Before Moving on, our code from above is starting to get really nested. It woudld be nice if we could extract some of the code into a function or something. Which is what we’ll tackle next.
Functions in bash
Functions in bash can be summarised as follows:
#!/bin/bash
# function that doesn't take arguments
function say_hello {
echo "Hello world"
}
# invoking the function
say_hello
# function with arguments
function add_two_numbers {
echo "$1 + $2 is $(($1 + $2))"
}
# calling the function
add_two_numbers 1 2
NOTE:
- A function cannot be called before it has been defined
- You may add parentheses after a function name in it’s definition
- Function arguments are denoted in the same way as arguments to a bash script. i.e $1, $2 etc…

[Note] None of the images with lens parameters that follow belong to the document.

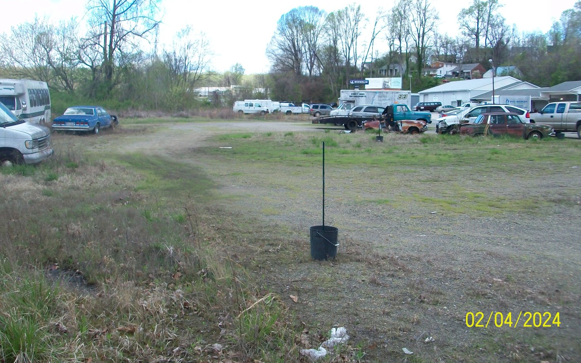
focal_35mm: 37
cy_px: 146
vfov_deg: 34.3
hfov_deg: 52.8
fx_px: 586
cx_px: 293
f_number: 2.8
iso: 80
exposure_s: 1/500
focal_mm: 5.7
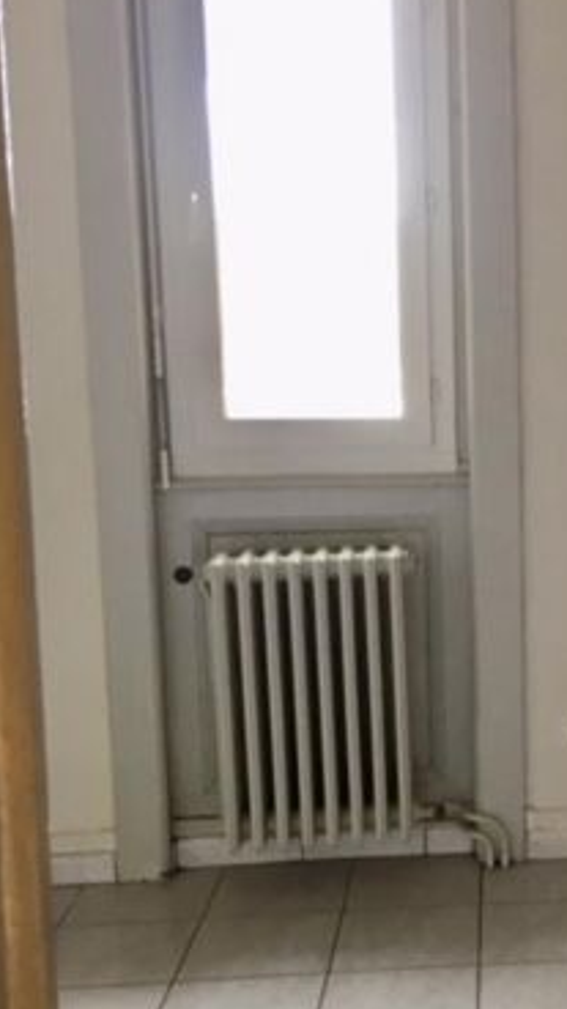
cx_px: 649
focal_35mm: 55
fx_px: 1470
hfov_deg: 20.6
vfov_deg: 37.8
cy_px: 532
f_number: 2.2
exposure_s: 1/33
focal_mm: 4.15
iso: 64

- When passing arguments to a function, the values are not comma separated. Only separated by spaces
The $(( )) syntax is a special operator that is used to tell bash to equate a numeric expression and not simply print it out
We can now extract our logic for adding a directory into a separate function. Refactor your script as follows:
#!/bin/bash
function add_dir {
# Step 1: Check if git is initialized
if [ -d ".git" ];then
# Step 2: Check if already tracked
for dir in $(cat ~/.my_repos)
do
if [ "$(pwd)" == "$dir" ];then
echo "FAILED. Directory $(pwd) is already tracked. Aborting..."
return
fi
done
# Step 3: We're sure file has git and is not yet tracked
echo $(pwd) >> ~/.my_repos
echo "Successfully added directory $(pwd)"
else
echo "FAILED. Directory: $(pwd) is not initialized with git"
fi
}
if [ "$1" == "add" ];then
add_dir
else
echo "Command $1 is not recognized"
fi
At this point, we’ve accomplished almost everything we wanted to do. All that’s left is creating the functionality for iterating over the directories in the .my_repos
file and counting the commits in each directory. This should be easy since we already created similar functionality in the Commit Counter section. We can create a new function count_commits
as follows:
#!/bin/bash
function count_commits {
TOTAL_COMMITS=0
for dir in $(cat ~/.my_repos)
do
COMMITS=$(git log | grep "$(date +'%a %b %-d')" | wc -l)
echo "$COMMITS in $dir"
TOTAL_COMMITS=$(($TOTAL_COMMITS + $COMMITS))
done
echo "Today's total commits: $TOTAL_COMMITS"
}
The above function simply iterates over the directories, counts the commits and adds them to the total then displays the total amount. With this, our commit-cop is done. Your final script should be as follows:
The final product
#!/bin/bash
function add_dir {
# Step 1: Check if git is initialized
if [ -d ".git" ];then
# Step 2: Check if already tracked
for dir in $(cat ~/.my_repos)
do
if [ "$(pwd)" == "$dir" ];then
echo "FAILED. Directory $(pwd) is already tracked. Aborting..."
return
fi
done
# Step 3: We're sure file has git and is not yet tracked
echo $(pwd) >> ~/.my_repos
echo "Successfully added directory $(pwd)"
else
echo "FAILED. Directory: $(pwd) is not initialized with git"
fi
}
function count_commits {
TOTAL_COMMITS=0
for dir in $(cat ~/.my_repos)
do
COMMITS=$(git log | grep "$(date +'%a %b %-d')" | wc -l)
echo "$COMMITS in $dir"
TOTAL_COMMITS=$(($TOTAL_COMMITS + $COMMITS))
done
echo "Today's total commits: $TOTAL_COMMITS"
}
if [ "$1" == "add" ];then
add_dir
else
count_commits
fi
Conclusion
Whew, we’ve covered quite a lot. But this was only just a primer. There is still a lot we haven’t covered about bash scripting and the only way you’ll discover it all is by scripting more and more. The next time you have something you think you can automate on your computer, go ahead and use bash. Personally, I believe that the only way to get better is by doing. Good luck! If you wish to see my versions of the commit_counter and commit-cop, you can find the scripts along with my other dotfiles on my github.